Welcome to the maid’s report
The US Supreme Court on Friday overturned the country’s previously liberal abortion law. The mostly conservative court thus paved the way for stricter abortion laws in the states – up to and including complete bans.
What exactly applies will depend on the individual states of the USA. Some states had already prepared for the decision. In states like Arkansas, Kentucky or Louisiana, abortions are no longer allowed. There are usually only exceptions for medical emergencies.
A number of liberal states, on the other hand, have announced that they intend to further protect the right to abortion. US President Joe Biden also announced measures to protect women’s rights.
Celebrities such as American author Stephen King commented on the decision with the words “Welcome to The Handmaid’s Tale”. He was alluding to a dystopian vision of the future in the book of the same name by Margaret Atwoods, in which fertile women are no longer allowed to control their bodies and have to carry children even after rape. A reality that the new abortion law in the USA actually makes possible.
Paragraph 219a deleted
While abortion law in the USA was tightened to the point of being completely banned, in Germany the traffic light coalition, with the help of the left in the Bundestag, overturned the so-called “advertising ban” for abortions. Paragraph 219a, which came into force in 1933, is deleted. So far, it has provided for fines and imprisonment of up to two years for those who publicly inform about abortions and possible methods.

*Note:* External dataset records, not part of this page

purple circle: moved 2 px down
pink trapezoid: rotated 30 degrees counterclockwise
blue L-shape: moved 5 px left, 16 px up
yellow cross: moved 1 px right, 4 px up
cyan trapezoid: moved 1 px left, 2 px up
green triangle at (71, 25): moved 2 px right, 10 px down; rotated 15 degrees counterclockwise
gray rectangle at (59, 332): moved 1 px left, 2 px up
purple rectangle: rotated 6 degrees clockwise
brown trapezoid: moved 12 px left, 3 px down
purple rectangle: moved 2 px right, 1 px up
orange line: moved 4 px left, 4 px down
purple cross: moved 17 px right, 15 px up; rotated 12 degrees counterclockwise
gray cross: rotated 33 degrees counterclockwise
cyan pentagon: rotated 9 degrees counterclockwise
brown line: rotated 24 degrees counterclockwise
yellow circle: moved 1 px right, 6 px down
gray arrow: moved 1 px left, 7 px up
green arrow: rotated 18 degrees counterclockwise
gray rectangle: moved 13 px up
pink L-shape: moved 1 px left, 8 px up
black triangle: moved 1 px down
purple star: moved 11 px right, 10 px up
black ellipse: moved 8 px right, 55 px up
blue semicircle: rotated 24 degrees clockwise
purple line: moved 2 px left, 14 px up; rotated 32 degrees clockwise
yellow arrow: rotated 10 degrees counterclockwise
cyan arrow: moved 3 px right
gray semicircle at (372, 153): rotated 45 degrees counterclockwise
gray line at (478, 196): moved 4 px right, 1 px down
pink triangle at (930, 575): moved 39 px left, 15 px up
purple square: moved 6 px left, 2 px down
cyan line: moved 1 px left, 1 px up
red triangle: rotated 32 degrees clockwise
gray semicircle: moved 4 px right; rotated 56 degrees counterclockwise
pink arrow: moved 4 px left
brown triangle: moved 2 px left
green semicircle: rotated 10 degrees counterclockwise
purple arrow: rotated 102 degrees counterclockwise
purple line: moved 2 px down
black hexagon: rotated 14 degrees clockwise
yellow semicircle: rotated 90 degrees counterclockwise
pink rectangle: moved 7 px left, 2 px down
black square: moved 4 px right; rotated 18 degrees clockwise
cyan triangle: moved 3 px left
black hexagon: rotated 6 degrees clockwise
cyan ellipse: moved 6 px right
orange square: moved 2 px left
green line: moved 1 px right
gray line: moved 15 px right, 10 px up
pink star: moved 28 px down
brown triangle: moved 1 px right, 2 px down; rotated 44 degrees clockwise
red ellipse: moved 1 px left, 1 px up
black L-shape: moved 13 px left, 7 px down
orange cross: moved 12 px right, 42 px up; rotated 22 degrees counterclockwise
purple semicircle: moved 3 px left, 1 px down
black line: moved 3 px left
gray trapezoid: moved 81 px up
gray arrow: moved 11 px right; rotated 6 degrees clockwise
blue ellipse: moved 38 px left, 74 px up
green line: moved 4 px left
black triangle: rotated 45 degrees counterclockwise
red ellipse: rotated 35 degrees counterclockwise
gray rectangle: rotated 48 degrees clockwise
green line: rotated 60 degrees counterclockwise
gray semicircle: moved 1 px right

With the deletion, all judgments against doctors that have been made on the basis of the paragraph since 1990 are annulled. Among other things, this affects the Germany-wide known Giessen doctor Kristina Hänel, who has been campaigning for safe abortions and appropriate information for those affected for years. She was first convicted in 2017 for posting information about abortion methods on her website.
Chancellor Scholz (SPD) also said with a view to the USA, “Women’s rights are under threat. We have to defend them consistently”. CDU leader Friedrich Merz, on the other hand, criticizes the upcoming deletion of paragraph 219a. He sees this endangering the “social peace” that, from a conservative point of view, the previous “criminal regulations on abortion in this country have maintained for decades”.